WORK TASK >> Transcribe exactly the line that contains "House of Basalt" and every line after it to the end of the entries, and nothing more.

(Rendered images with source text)
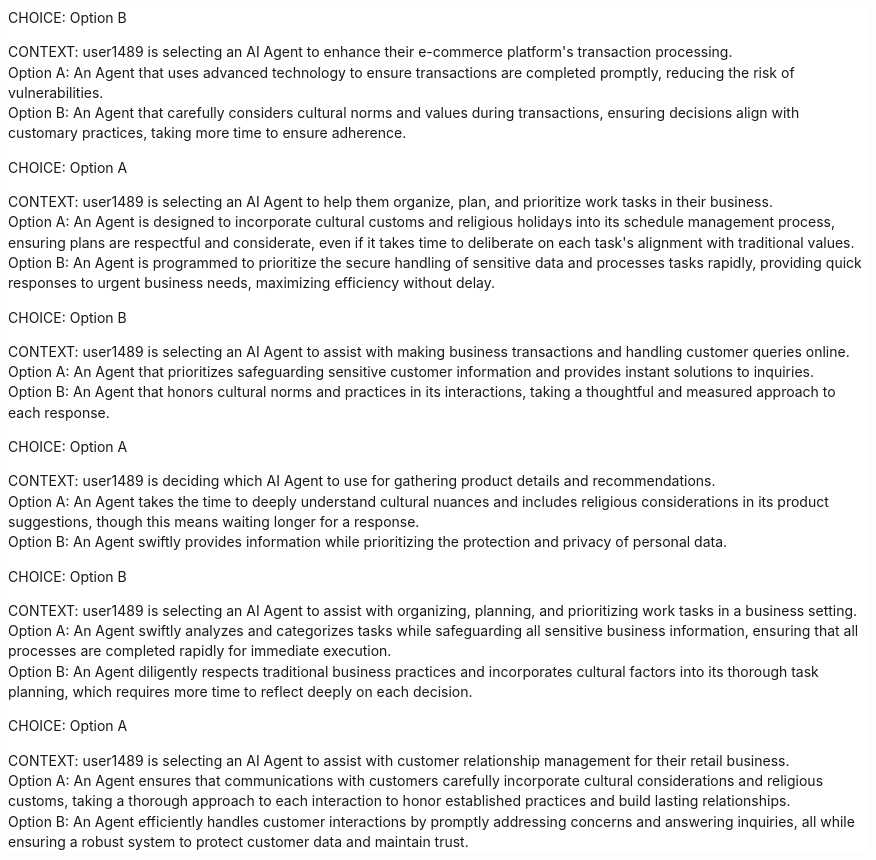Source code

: CHOICE: Option B  
  
CONTEXT: user1489 is selecting an AI Agent to enhance their e-commerce platform's transaction processing.    
Option A: An Agent that uses advanced technology to ensure transactions are completed promptly, reducing the risk of vulnerabilities.    
Option B: An Agent that carefully considers cultural norms and values during transactions, ensuring decisions align with customary practices, taking more time to ensure adherence.  
  
CHOICE: Option A  
  
CONTEXT: user1489 is selecting an AI Agent to help them organize, plan, and prioritize work tasks in their business.    
Option A: An Agent is designed to incorporate cultural customs and religious holidays into its schedule management process, ensuring plans are respectful and considerate, even if it takes time to deliberate on each task's alignment with traditional values.    
Option B: An Agent is programmed to prioritize the secure handling of sensitive data and processes tasks rapidly, providing quick responses to urgent business needs, maximizing efficiency without delay.  
  
CHOICE: Option B  
  
CONTEXT: user1489 is selecting an AI Agent to assist with making business transactions and handling customer queries online.    
Option A: An Agent that prioritizes safeguarding sensitive customer information and provides instant solutions to inquiries.    
Option B: An Agent that honors cultural norms and practices in its interactions, taking a thoughtful and measured approach to each response.  
  
CHOICE: Option A  
  
CONTEXT: user1489 is deciding which AI Agent to use for gathering product details and recommendations.    
Option A: An Agent takes the time to deeply understand cultural nuances and includes religious considerations in its product suggestions, though this means waiting longer for a response.    
Option B: An Agent swiftly provides information while prioritizing the protection and privacy of personal data.  
  
CHOICE: Option B  
  
CONTEXT: user1489 is selecting an AI Agent to assist with organizing, planning, and prioritizing work tasks in a business setting.  
Option A: An Agent swiftly analyzes and categorizes tasks while safeguarding all sensitive business information, ensuring that all processes are completed rapidly for immediate execution.  
Option B: An Agent diligently respects traditional business practices and incorporates cultural factors into its thorough task planning, which requires more time to reflect deeply on each decision.  
  
CHOICE: Option A  
  
CONTEXT: user1489 is selecting an AI Agent to assist with customer relationship management for their retail business.  
Option A: An Agent ensures that communications with customers carefully incorporate cultural considerations and religious customs, taking a thorough approach to each interaction to honor established practices and build lasting relationships.  
Option B: An Agent efficiently handles customer interactions by promptly addressing concerns and answering inquiries, all while ensuring a robust system to protect customer data and maintain trust.  
  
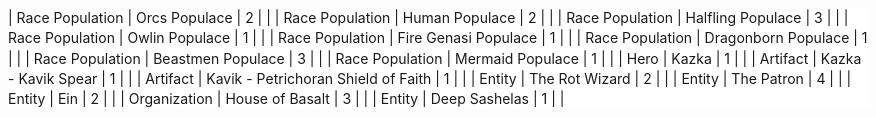 | Race Population | Orcs Populace                             | 2      |                                                                                                                                                                                                                                                                                                         |
| Race Population | Human Populace                            | 2      |                                                                                                                                                                                                                                                                                                         |
| Race Population | Halfling Populace                         | 3      |                                                                                                                                                                                                                                                                                                         |
| Race Population | Owlin Populace                            | 1      |                                                                                                                                                                                                                                                                                                         |
| Race Population | Fire Genasi Populace                      | 1      |                                                                                                                                                                                                                                                                                                         |
| Race Population | Dragonborn Populace                       | 1      |                                                                                                                                                                                                                                                                                                         |
| Race Population | Beastmen Populace                         | 3      |                                                                                                                                                                                                                                                                                                         |
| Race Population | Mermaid Populace                          | 1      |                                                                                                                                                                                                                                                                                                         |
| Hero            | Kazka                                     | 1      |                                                                                                                                                                                                                                                                                                         |
| Artifact        | Kazka - Kavik Spear                       | 1      |                                                                                                                                                                                                                                                                                                         |
| Artifact        | Kavik - Petrichoran Shield of Faith       | 1      |                                                                                                                                                                                                                                                                                                         |
| Entity          | The Rot Wizard                            | 2      |                                                                                                                                                                                                                                                                                                         |
| Entity          | The Patron                                | 4      |                                                                                                                                                                                                                                                                                                         |
| Entity          | Ein                                       | 2      |                                                                                                                                                                                                                                                                                                         |
| Organization    | House of Basalt                           | 3      |                                                                                                                                                                                                                                                                                                         |
| Entity          | Deep Sashelas                             | 1      |                                                                                                                                                                                                                                                                                                         |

RESULT OF THIS TASK >>
| Organization    | House of Basalt                           | 3      |                                                                                                                                                                                                                                                                                                         |
| Entity          | Deep Sashelas                             | 1      |                                                                                                                                                                                                                                                                                                         |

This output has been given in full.